When I broke up with Jeff he punched the wall beside my face. I scampered away to Andrew’s, picking up a fifth of whiskey on the way over. Drank half the bottle when Jeff called and we began to argue. I stepped onto the fire escape so as not to subject Andrew to our battling. When I came to, I was being lifted onto a stretcher and into an ambulance. Andrew rode with me, told me I fell down the fire escape stairs. Twelve rib fractures, a punctured kidney, broken cheekbone. They had me see the staff psychiatrist; what I told her is a blur of intoxication. Next they put me in a big room, the patients sequestered by a measly curtain. They pumped me full of narcotics for two days. Next to me was a former NFL linebacker who acquired a traumatic brain injury. Every few minutes he’d yell “Get me a sandwich, bitch!”
The psychiatrist put a 72 hour hold on me. It was the worst psychiatrist hospital I’d ever seen: big white room, cots lined against the wall, two stern-faced guards glaring from across the room, clipboard crossed against their thighs. You couldn’t talk, stand, walk, or fart. The woman next to me was manic, had frazzled hair with gum clumped to the base of her skull. She ranted about dick sizes and ate all my food. “Shhhh..!” The guards would caution. “You can’t shut up someone who’s having a manic episode, guy. It’s inhumane.’ I said. He told me to shut the fuck up.

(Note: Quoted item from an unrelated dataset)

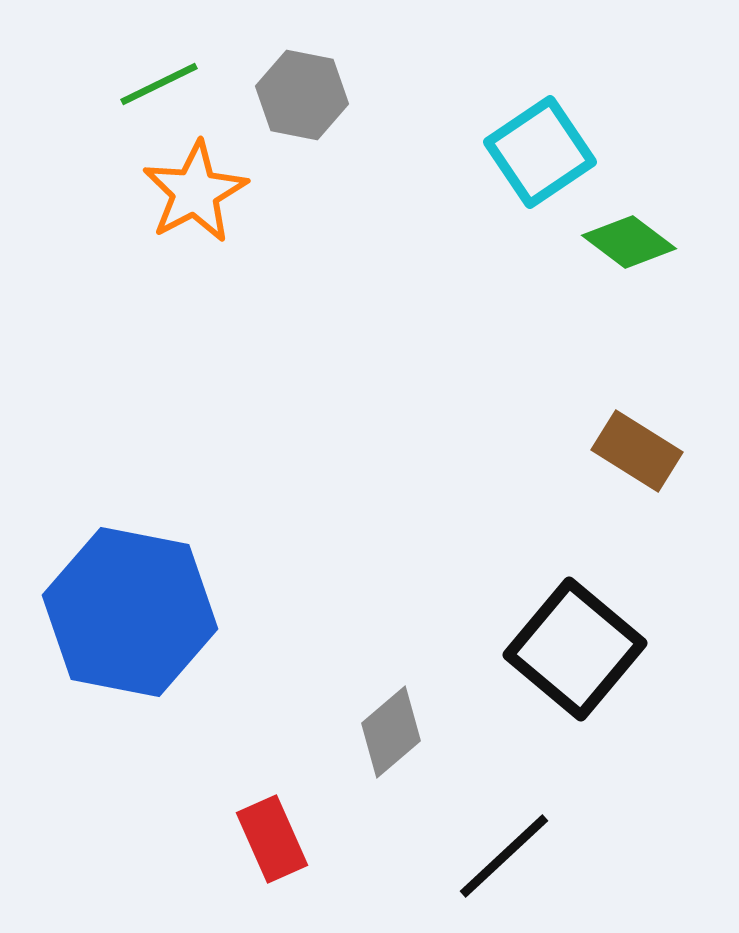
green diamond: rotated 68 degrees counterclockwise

My Dad flew out to help. He told me my mother’s Alzheimer’s progression was advancing rapidly and thought I should come home. So that’s what I did. Andrew and my dad packed my things (since my body was broken) and I took the next flight out, wheeling around L.A.X., red-eyed from Oxy. But I did have one clear thought 7.2 miles above the Earth: I had been in love with Andrew the entire time. I laughed, laughed so hard I cried. The lady beside me asked me what was so funny. I swiped the tears from my eyes and looked out the window. “The clouds. They look like boobs!”